Depuis jeudi, les compagnies aériennes ont été contraintes d’annuler près de 36.000 vols – 18.600 vendredi et 17.000 samedi – précise Eurocontrol.
Les uns après les autres, les gouvernements ont fermé leurs espaces aériens et leurs aéroports, bloquant des dizaines de milliers de voyageurs.
Vingt et un pays européens étaient ainsi paralysés ce samedi : l’Autriche, la Belgique, la Croatie, la République tchèque, le Danemark, l’Estonie, la Finlande, le nord de la France, la plus grande partie de l’Allemagne, la Hongrie, l’Irlande, le nord de l’Italie, les Pays Bas, le sud de la Norvège, la Pologne, la Roumanie, la Slovaquie, la Slovénie, la Suède, la Suisse et le Royaume-Uni.
« C’est sans précédent d’avoir une aussi grande partie de l’Europe ainsi affectée », souligne Kenneth Thomas.
L’espace aérien du sud de l’Europe, comprenant l’Espagne, le sud des Balkans, le sud de l’Italie, la Bulgarie, la Grèce et la Turquie restait encore ouvert samedi, mais le nuage a commencé à les menacer. Une partie de l’espace aérien espagnol a ainsi été fermée samedi, sans que cela affecte pour autant le trafic espagnol.
« Tout va dépendre de la force des vents », estime Kenneth Thomas.
« Tant que nous aurons des hautes pressions sur l’Atlantique et que le volcan restera en éruption, la situation risque de ne pas beaucoup évoluer », a-t-il prédit.
Selon l’Institut météorologique d’Islande, les vents devraient continuer à souffler le nuage vers l’Europe dans les 4 à 5 prochains jours au moins.
« Nous sommes au troisième jour de paralysie », et « nous ne voyons pas la lumière au bout du tunnel », a déclaré Steve Lott, porte-parole de l’Association internationale du transport aérien (IATA) à Washington.

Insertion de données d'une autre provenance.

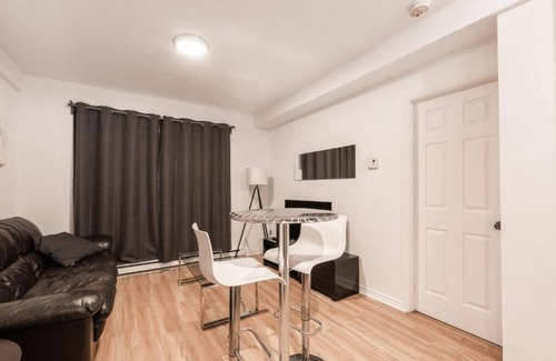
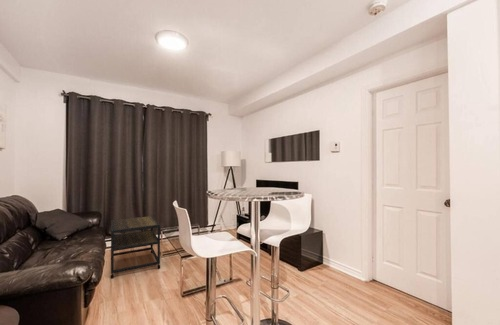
+ side table [110,215,161,279]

« Le plus gros problème, c’est que nous ne disposons d’aucune échéance, contrairement à un cas de tempête de neige dont la fin est prévisible, ce qui permet de préparer la reprise des opérations », a-t-il expliqué.
Plusieurs compagnies aériennes, comme la Belge Brussels Airlines ou la low cost Ryanair, ont anticipé ces mauvaises prévisions et annoncé samedi à leurs clients l’annulation de tous leurs vols jusqu’à lundi.

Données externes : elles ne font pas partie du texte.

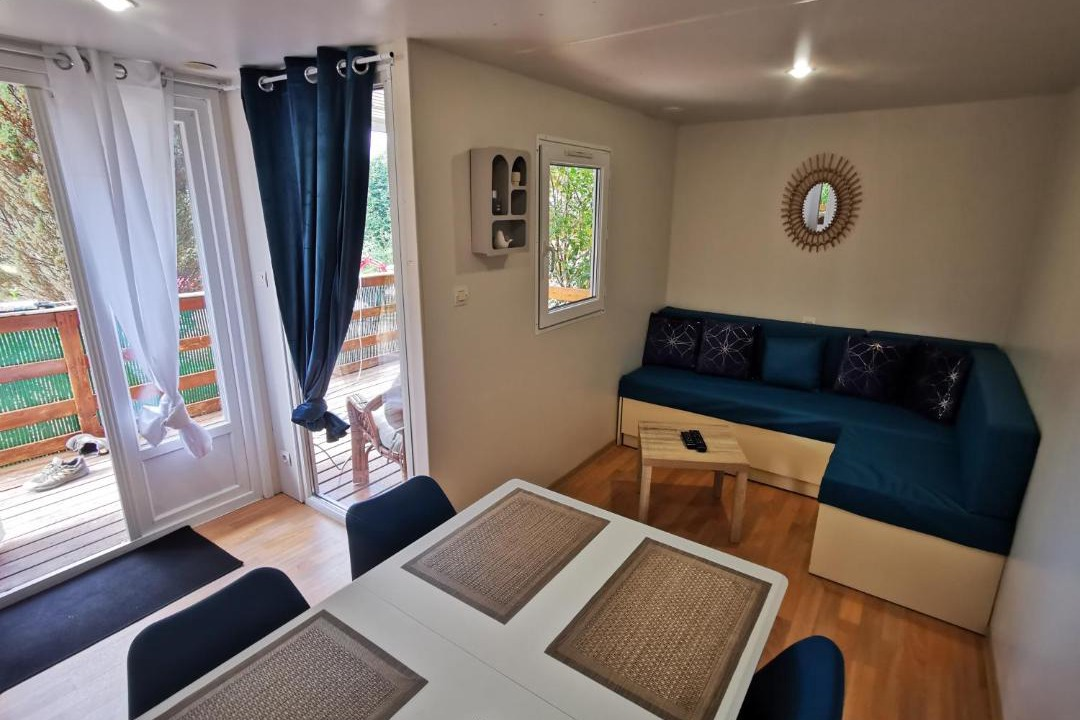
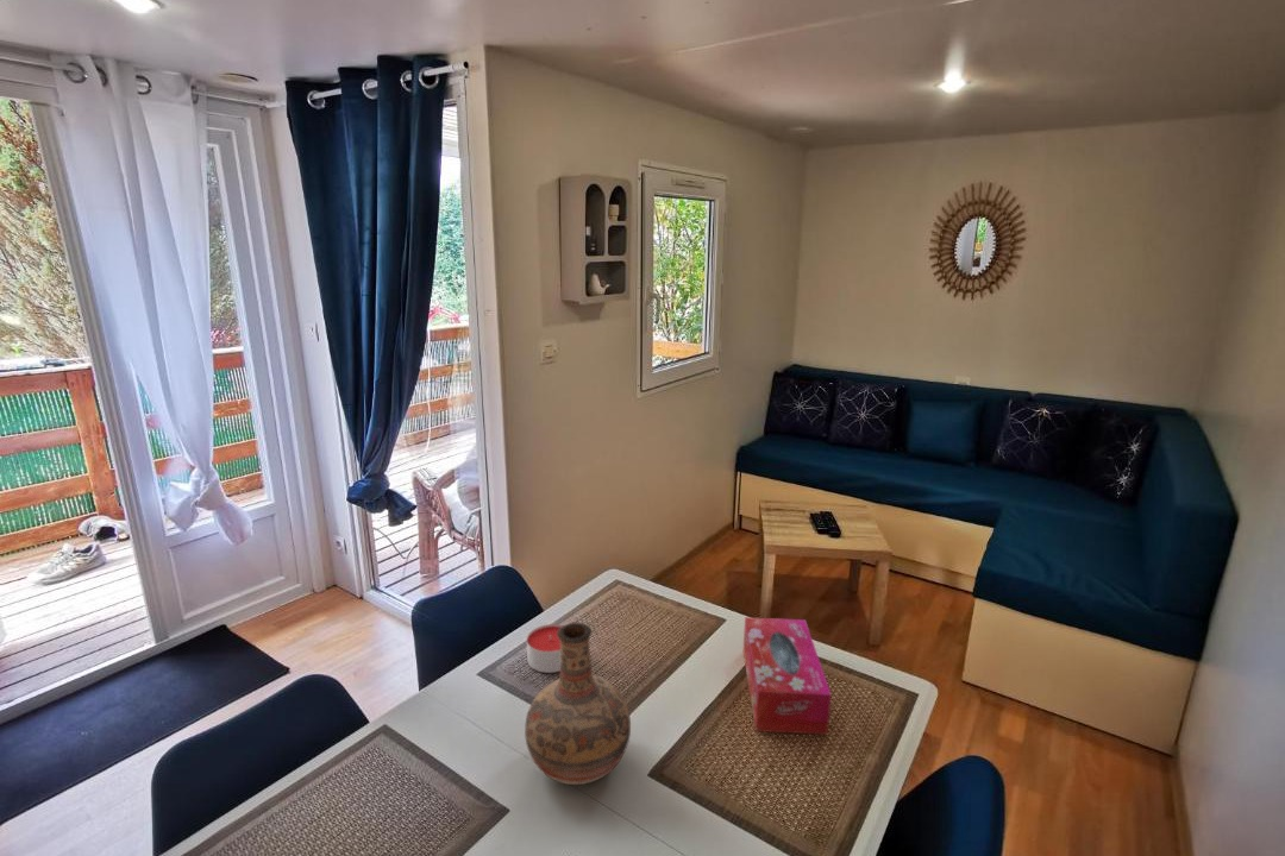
+ vase [524,622,632,786]
+ candle [526,623,564,674]
+ tissue box [742,616,833,736]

Comme pour leur donner raison, les autorités nationales ont annoncé les unes après les autres la prolongation de la fermeture de leur espace aérien jusqu’à dimanche 8h.
Et certains pays, comme la Belgique, n’ont pas exclu de devoir prolonger cette fermeture jusqu’à dimanche 14h.

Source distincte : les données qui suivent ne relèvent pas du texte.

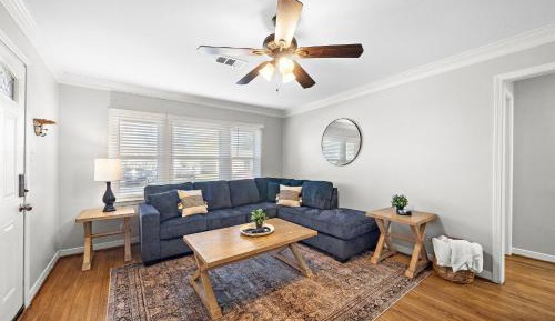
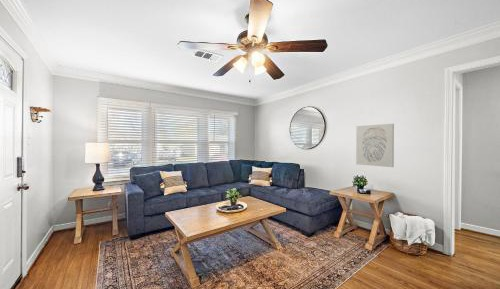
+ wall art [355,123,395,168]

« Tant qu’on ne peut pas évaluer les risques et les dangers, on n’autorisera pas le trafic aérien », expliquent les autorités belges.
Les compagnies aériennes européennes font grise mine. Chaque annulation de vol leur coûte de l’argent.
L’IATA, qui représente 230 compagnies aériennes assurant 93 % du trafic commercial international, estime les coûts pour le secteur à plus de 200 millions de dollars (147,3 millions d’euros) par jour.
Or nombre de compagnies européennes ne sont pas en très bonne situation financière. Brussels Airlines a déjà fait savoir samedi qu’elle allait demander une aide, conformément à la législation européenne.
« Après les banques, on s’attend à devoir aider les transporteurs aériens », a confié ce samedi un responsable européen sous couvert de l’anonymat.